*** Opening DOCUMENT EXTRACT ***

The params of the Rating function should be user=`user_indexed`, product=`song_indexed`and rating=`count`

param `df` Dataframe which has `user_indexed` and `song_indexed` fields (output from `convert()` method)  
`return` RDD containg Rating objects


In [8]:
def toRating(df):
    rdd = df.rdd.map(lambda row: Rating(user=row[3],product=row[4],rating=row[2]))
    return rdd
    raise NotImplementedError()

In [9]:
rated = toRating(converted).persist()
rated.take(10)

[Rating(user=162, product=577, rating=2.0),
 Rating(user=162, product=1053, rating=1.0),
 Rating(user=162, product=1646, rating=1.0),
 Rating(user=162, product=1945, rating=1.0),
 Rating(user=162, product=2306, rating=1.0),
 Rating(user=162, product=2702, rating=1.0),
 Rating(user=162, product=3124, rating=1.0),
 Rating(user=810, product=951, rating=2.0),
 Rating(user=810, product=1728, rating=2.0),
 Rating(user=1151, product=3824, rating=1.0)]

In [10]:
'''toRating tests'''
rows = [Rating(user=162, product=577, rating=2.0),
 Rating(user=162, product=1053, rating=1.0),
 Rating(user=162, product=1646, rating=1.0),
 Rating(user=162, product=1945, rating=1.0),
 Rating(user=162, product=2306, rating=1.0)]
assert rated.take(5) == rows, "the first 5 rows were expected to be %s but they were %s" % (rows, rated.take(5))

*** Closing DOCUMENT EXTRACT ***
*** Opening STORED DATA ***

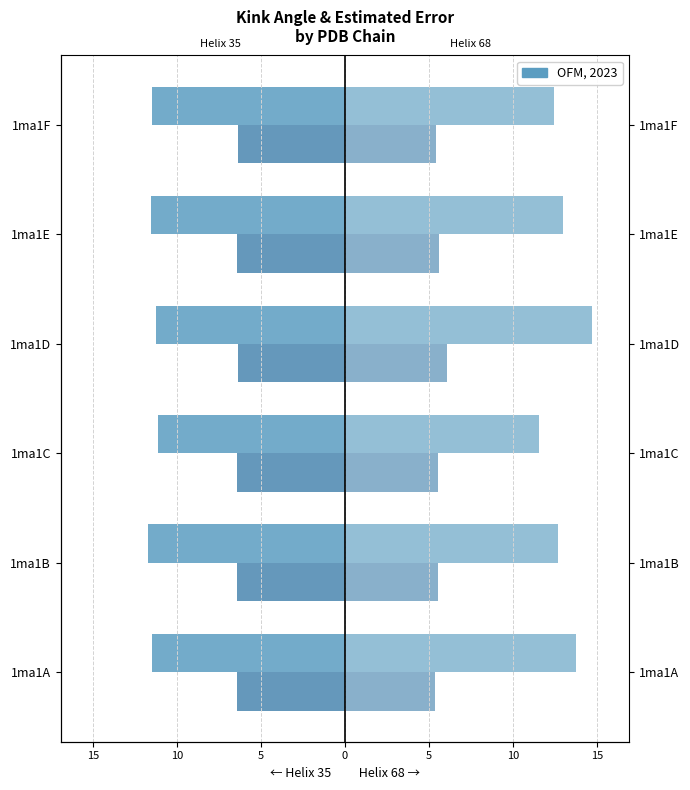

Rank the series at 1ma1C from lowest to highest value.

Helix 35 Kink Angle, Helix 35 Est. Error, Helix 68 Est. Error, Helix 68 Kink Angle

*** Closing STORED DATA ***

_COMPLETE THE FOLLOWING_
1. In the notebook excerpt on turning a dataframe into Rating objects, which field should supply the rating parameter?
2. Write the next part of the notebook excerpt on turning a dataframe into Rating objects, picking up after its final line.

_TASK-BY-TASK RESULTS_
1. `count`

2.
random.seed(54321)
r = random.randint(100, 2000)

test3 = str(toRating(converted).collect()[r])
correct3 = "Rating(user=599, product=1321, rating=1.0)"
assert test3 == correct3, "the row was expected to be %s but it was %s" % (correct3, test3)


## Train ALS

train ALS model. For testing purposes you have to include a seed, e.g seed=seed. Use the parameter rank=10.

https://spark.apache.org/docs/latest/mllib-collaborative-filtering.html#collaborative-filtering

param `data` RDD of Rating objects that is created using `toRating()` method.  
param `seed` value used for testing purposes. 
`return` trained ALS model

In [13]:
def trainALS(data, seed):
    rank = 10
    model = ALS.train(data, rank, seed=seed)
    return model
    raise NotImplementedError()

In [14]:
random.seed(123)
rSeed = random.randint(0, 10000)
model = trainALS(rated, rSeed)

## Recommend Songs

Recommend 5 most suitable songs to a given user, as in 5 songs with the highest ratings.

param `model` trained ALS model  
param `user` user id converted (user_indexed) to Integer (with `convert()`)  
`return` recommendations in Array  


In [15]:
def recommendSongs(model, user):
    top5 = model.recommendProducts(user,5)
    return top5
    raise NotImplementedError()

In [16]:
recommends = recommendSongs(model, 162)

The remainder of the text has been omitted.